# Old Friend (Very Old)



## tercar (Jan 17, 2006)

I am searching for an old school friend named Michael Calway. We were at Trinity House Navigation School, Hull, Class of 1946. I left in 1949, but Mike went on to 1950, then joined a ship called Sulima as a cadet.
If anyone has any information of Mike or the ship it would be much appreciated.

Regards


Terry


----------



## Hugh MacLean (Nov 18, 2005)

Hello Terry,

I can't help with your friend but here is something on the Sulima.

Elder Dempster Line

Sulima (2) Built 1948. 4,810 tons. 1965 transferred to Guinea Gulf Line, renamed Mano, 1967 sold to Greece, renamed Anna F.

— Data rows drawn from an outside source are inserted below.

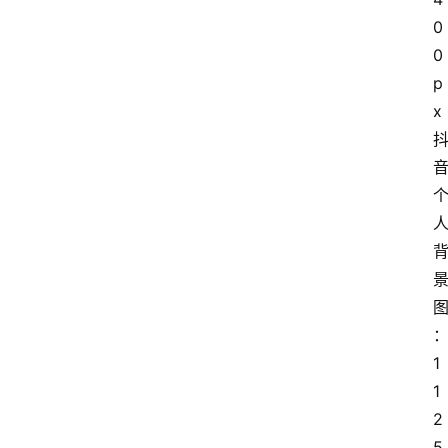
0
0
p
x
1
1
2
5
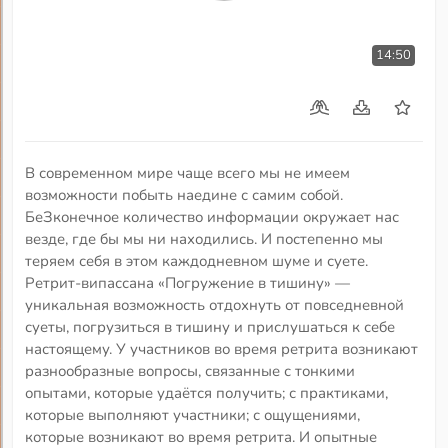
14:50
В современном мире чаще всего мы не имеем
возможности побыть наедине с самим собой.
БеЗконечное количество информации окружает нас
везде, где бы мы ни находились. И постепенно мы
теряем себя в этом каждодневном шуме и суете.
Ретрит-випассана «Погружение в тишину» —
уникальная возможность отдохнуть от повседневной
суеты, погрузиться в тишину и прислушаться к себе
настоящему. У участников во время ретрита возникают
разнообразные вопросы, связанные с тонкими
опытами, которые удаётся получить; с практиками,
которые выполняют участники; с ощущениями,
которые возникают во время ретрита. И опытные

Good luck with your search.

Rgds


----------



## tercar (Jan 17, 2006)

Hi Hugh,
Many thanks for the information. Its a good starting point

Regards

Terry


----------



## R58484956 (Apr 19, 2004)

MV Sulima 4810 tons Built 1948 by Scotts Shipbuilding & Eng; Co Ltd. 392.3 x 57.2 x 20.7. 4 cyl diesel built by the shipbuilders. DF,ESD, GyC, Radar. 3 masts. Registered liverpol, British flag. Code flags GYGN. Cruiser stern.


----------



## eldersuk (Oct 24, 2005)

I presume this to be Mike Jackson-Calway ex Elder Dempster mate.
He emmigrated to Australia some years ago and eventually became head honcho in the Australian search & rescue organisation. I think this is roughly equivalent to our coastguard. He was heavily involved in the rescue of the single handed yachtsman Tony Bullimore.
He moved address about a year ago and unfortunately I don't have his new address.

Derek


----------



## tercar (Jan 17, 2006)

Thanks Derek,
I may be able to enlist help from relatives out there.
Do you still have his old address?

Terry


----------



## eldersuk (Oct 24, 2005)

Terry,

Will send address by PM
Derek


----------